After the grieving, a re-look at strategy. The Centre is holding a series of internal meetings to rework its plan on battling Maoist activity in the heart of the country, termed for the first time by a senior minister as "terrorism".
This review of strategy comes amid an intense political blame-game over the massacre in Chhattisgarh of 24 people, including top Congress leaders of the state, by Maoists on Saturday last.
The Congress-led UPA government, which had earlier suggested talks with Naxal leaders to find a solution, now say that time is past. Two union ministers have indicated this policy shift.
Union minister of state for home RPN Singh told NDTV, "We are going to re-think our policy as far as Naxalism is concerned. Mr Chidambaram when he was the home minister had asked for talks with the Naxals after they laid down their arms. That period of talk is over; it is very evident that they are not interested in talking. The government of India is going to ensure that the rule of law is enforced and Naxalism is wiped out from its roots."
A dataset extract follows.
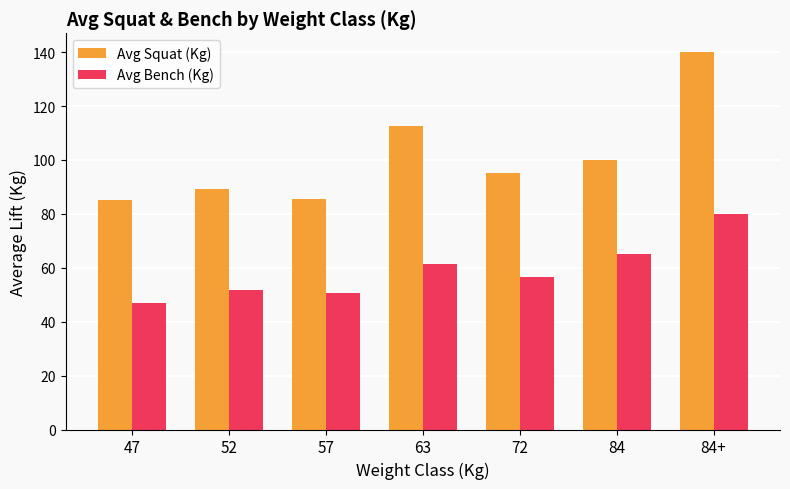

Where is Avg Bench (Kg) nearest to the value 63?

63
His senior colleague, environment minister Jairam Ramesh, who has in the past been seen as having a soft approach on Maoists, was as unequivocal that was no room for talks anymore. Calling them terrorists, he said, "it's very clear that the Maoists don't believe in the political process, they don't believe in our democracy, they don't believe in our constitutional values, so what do we talk about and whom do we talk to?"
The BJP, whose Raman Singh is the Chief Minister of Chhattisgarh and has been accused of not ensuring enough security for the convoy of cars carrying Congress leaders which was ambushed by Maoists on Saturday last, has said that parties must go beyond a political blame game and combat Naxalism with a "unified strategy."
The party's Ravi Shankar Prasad said, "Do we consider Maoism as a simple problem of law and order? They are killing leaders of the CPM, BJP, Congress. They want to kill the democratic process in the country. How do you deal with them? Only by talking, or some tough measure as well?"
In Chhattisgarh, heads are rolling. Three days after the deadly attack, the Raman Singh government suspended the Superintendent of Police in Jagdalpur and transferred the Inspector General of Police in Bastar. VIP security has been handed to the Director General of Police of the state.